-- What you are asked to do --
Search the data for the string "Chart" and copy each line where it turns up.

-- Data to use --
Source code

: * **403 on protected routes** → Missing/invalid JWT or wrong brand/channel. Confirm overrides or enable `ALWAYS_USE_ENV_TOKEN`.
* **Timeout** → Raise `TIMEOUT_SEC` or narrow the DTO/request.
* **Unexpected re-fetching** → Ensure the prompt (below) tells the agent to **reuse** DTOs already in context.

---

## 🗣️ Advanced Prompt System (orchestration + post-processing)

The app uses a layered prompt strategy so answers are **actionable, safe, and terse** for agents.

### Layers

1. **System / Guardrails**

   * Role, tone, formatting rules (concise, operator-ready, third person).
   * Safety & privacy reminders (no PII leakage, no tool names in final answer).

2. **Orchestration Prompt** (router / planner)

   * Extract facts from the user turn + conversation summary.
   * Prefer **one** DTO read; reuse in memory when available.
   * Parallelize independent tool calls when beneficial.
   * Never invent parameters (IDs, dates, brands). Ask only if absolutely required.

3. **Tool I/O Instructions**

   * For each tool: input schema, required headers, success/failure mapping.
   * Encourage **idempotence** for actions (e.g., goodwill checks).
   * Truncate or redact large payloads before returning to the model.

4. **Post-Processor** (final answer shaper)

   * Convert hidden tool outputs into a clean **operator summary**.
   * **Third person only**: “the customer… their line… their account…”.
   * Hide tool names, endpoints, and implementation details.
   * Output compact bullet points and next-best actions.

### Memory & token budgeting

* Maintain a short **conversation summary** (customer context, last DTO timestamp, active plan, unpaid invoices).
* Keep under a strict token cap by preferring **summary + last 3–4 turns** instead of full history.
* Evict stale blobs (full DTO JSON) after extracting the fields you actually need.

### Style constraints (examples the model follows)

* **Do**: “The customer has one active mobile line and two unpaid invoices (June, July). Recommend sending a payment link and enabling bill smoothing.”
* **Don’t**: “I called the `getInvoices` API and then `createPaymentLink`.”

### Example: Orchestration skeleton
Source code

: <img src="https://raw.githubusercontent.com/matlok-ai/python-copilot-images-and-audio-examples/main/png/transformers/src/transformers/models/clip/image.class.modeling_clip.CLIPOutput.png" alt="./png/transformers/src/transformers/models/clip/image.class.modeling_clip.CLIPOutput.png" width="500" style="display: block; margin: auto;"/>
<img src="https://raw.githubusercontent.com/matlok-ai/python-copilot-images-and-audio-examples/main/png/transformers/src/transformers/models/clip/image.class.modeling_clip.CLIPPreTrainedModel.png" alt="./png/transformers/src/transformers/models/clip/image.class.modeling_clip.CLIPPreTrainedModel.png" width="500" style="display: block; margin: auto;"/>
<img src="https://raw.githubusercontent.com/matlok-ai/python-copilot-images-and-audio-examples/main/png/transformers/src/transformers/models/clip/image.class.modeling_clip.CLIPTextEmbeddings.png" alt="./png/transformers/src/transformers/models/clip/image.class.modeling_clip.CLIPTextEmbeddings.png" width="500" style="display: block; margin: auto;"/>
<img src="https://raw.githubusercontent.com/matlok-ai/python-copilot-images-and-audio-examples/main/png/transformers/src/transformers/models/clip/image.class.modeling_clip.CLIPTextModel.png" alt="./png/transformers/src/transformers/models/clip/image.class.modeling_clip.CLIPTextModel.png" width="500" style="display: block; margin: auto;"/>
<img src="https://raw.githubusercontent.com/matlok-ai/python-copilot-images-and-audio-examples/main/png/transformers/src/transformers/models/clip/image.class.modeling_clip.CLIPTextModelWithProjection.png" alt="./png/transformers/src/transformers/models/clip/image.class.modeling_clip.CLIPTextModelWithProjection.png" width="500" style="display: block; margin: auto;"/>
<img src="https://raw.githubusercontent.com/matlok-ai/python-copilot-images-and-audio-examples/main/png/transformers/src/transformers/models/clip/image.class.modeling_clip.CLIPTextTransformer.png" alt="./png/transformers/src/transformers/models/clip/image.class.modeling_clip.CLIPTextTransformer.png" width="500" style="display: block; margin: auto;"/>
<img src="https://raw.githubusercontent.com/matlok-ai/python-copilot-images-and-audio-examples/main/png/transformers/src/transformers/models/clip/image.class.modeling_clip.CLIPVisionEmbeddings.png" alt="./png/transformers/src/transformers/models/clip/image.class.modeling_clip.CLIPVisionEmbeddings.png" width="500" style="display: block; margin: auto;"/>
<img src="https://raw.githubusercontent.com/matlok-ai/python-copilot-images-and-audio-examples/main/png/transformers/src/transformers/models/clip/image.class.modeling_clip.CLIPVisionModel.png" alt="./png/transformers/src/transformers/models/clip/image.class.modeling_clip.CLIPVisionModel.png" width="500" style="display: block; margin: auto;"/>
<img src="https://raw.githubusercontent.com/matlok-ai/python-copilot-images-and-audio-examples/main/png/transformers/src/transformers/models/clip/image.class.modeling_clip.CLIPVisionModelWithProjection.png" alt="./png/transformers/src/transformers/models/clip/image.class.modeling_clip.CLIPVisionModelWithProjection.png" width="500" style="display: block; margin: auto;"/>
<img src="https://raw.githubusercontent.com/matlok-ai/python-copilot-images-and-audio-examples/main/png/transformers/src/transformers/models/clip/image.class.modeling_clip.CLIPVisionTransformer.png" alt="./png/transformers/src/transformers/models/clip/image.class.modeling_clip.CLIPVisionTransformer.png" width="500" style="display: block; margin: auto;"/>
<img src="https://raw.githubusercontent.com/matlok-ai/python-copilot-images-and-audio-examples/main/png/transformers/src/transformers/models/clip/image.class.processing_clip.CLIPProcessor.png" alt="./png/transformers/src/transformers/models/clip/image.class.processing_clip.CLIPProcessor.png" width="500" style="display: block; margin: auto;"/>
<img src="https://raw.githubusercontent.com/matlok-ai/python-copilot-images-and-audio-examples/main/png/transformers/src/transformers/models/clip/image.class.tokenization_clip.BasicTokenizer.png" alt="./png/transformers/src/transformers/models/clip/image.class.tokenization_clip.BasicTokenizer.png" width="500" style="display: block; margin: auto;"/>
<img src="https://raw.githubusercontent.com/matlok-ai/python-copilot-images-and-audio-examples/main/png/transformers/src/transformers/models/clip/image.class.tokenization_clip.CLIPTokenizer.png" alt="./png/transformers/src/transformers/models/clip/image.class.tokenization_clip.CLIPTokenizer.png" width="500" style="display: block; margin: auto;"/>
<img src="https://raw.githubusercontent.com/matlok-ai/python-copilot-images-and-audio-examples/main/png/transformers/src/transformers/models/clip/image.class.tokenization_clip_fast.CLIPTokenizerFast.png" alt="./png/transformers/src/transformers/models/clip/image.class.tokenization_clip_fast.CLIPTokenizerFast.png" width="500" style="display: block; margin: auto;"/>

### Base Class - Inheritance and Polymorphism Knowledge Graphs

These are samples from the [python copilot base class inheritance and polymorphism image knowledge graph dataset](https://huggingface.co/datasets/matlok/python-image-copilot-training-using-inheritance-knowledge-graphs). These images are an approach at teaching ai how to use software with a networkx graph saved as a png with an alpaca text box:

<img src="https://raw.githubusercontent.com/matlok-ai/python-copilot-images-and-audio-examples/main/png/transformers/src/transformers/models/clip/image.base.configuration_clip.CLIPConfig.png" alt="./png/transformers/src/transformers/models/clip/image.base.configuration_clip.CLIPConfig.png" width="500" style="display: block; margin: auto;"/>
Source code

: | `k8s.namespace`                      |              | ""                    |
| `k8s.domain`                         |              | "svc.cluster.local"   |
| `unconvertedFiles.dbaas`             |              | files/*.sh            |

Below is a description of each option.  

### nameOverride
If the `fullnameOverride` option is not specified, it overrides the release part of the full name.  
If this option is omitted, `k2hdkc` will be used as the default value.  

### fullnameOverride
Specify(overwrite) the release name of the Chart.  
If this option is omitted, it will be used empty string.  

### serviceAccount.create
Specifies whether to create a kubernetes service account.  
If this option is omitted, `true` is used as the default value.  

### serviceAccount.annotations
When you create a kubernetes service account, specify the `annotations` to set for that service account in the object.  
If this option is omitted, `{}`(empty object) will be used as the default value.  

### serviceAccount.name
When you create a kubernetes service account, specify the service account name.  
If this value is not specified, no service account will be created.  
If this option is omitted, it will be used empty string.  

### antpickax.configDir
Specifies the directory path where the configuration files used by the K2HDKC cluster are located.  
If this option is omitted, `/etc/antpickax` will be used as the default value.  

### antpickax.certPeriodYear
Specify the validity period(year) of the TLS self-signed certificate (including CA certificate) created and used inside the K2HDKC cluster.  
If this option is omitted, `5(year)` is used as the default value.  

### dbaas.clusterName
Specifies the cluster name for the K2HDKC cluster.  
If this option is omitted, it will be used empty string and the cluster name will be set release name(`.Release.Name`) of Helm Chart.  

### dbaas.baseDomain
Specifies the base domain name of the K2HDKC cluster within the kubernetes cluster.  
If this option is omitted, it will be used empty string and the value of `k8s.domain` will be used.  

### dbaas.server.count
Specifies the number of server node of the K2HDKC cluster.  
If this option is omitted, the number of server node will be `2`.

-- Task response --
Specify(overwrite) the release name of the Chart.  
If this option is omitted, it will be used empty string and the cluster name will be set release name(`.Release.Name`) of Helm Chart.  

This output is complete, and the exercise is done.